Is everyone made in the image of God? Yes, everyone. Is everyone our neighbor? Is the gay person our neighbor? Yes. God loves everyone and he calls us to love everyone, including ourselves.

Unless we have received the love of God, I don’t believe we can truly love ourselves or anyone else. But once we have received God’s love we will be able to do what Jesus commands. We will be able to love God back. We will be able to love ourselves. And then we can love our neighbor as we love ourselves.

Now, what exactly does it mean to love our neighbor as ourselves? I believe that when we love ourselves, we work for our own greatest good. Therefore, when we love our neighbors as ourselves we will be working for our neighbor’s greatest good.

What is our neighbor’s greatest good when it comes to same sex weddings in our church? That is the question we must answer. And when it comes to voting today, that is the question I believe we must each answer in our own hearts.

Now I realize that each of us may answer that question differently. I know that some of us are going to vote differently than others on the question that is before us today. I know we are not unanimous as we go into this vote.
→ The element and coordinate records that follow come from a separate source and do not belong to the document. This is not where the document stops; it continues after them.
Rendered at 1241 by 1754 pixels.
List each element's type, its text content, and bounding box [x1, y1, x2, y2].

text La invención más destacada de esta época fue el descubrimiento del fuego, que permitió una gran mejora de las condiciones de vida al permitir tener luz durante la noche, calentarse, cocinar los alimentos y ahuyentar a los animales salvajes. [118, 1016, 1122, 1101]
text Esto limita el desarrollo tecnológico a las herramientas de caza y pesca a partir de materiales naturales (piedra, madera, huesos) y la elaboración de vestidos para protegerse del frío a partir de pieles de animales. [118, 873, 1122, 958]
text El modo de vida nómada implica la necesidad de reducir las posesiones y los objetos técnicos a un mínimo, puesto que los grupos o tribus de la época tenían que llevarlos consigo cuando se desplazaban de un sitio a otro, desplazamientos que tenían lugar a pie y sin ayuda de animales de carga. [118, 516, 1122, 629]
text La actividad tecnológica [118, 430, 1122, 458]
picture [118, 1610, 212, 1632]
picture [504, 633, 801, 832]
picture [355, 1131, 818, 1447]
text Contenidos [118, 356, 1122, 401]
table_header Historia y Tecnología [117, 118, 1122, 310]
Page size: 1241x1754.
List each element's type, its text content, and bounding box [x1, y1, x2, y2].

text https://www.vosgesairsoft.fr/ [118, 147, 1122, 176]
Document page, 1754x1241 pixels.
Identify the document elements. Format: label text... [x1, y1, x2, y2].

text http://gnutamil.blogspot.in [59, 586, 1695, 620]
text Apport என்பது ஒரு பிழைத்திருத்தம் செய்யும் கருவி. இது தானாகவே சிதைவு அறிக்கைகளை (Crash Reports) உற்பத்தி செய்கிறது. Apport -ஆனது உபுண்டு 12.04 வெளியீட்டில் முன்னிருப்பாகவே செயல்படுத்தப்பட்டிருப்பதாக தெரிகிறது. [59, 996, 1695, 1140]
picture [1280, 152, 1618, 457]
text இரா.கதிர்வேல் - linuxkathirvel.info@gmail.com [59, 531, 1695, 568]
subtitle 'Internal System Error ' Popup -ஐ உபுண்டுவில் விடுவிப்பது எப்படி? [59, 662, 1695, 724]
And that leads to another way we are going to need to learn to love. We need to learn to love one another, even when we disagree strongly with each other. What does such a love look like? I think it looks like listening. I think it looks like seeking to understand each other. I believe that when we have real love for one another we will not demonize those with whom we disagree, but rather we will speak lovingly to and about those with whom we disagree. If we have God’s love in our hearts, we will not say or even think: “You must not be a Christian because you disagree with me about this issue.” If we have love in our hearts, we will respect one another. I believe that when we have God’s love at work in our hearts we will each work for the greatest good of our whole church.

Of course, anytime we have a question about love, we know where to go with that question. In Jesus, I believe we have the greatest model of love who has ever lived. If we want to know how to love, we can look to Jesus. All we must ask is: what would Jesus do?

That is the question we must ask and answer as we come to vote on the question that is before us today: what would Jesus do?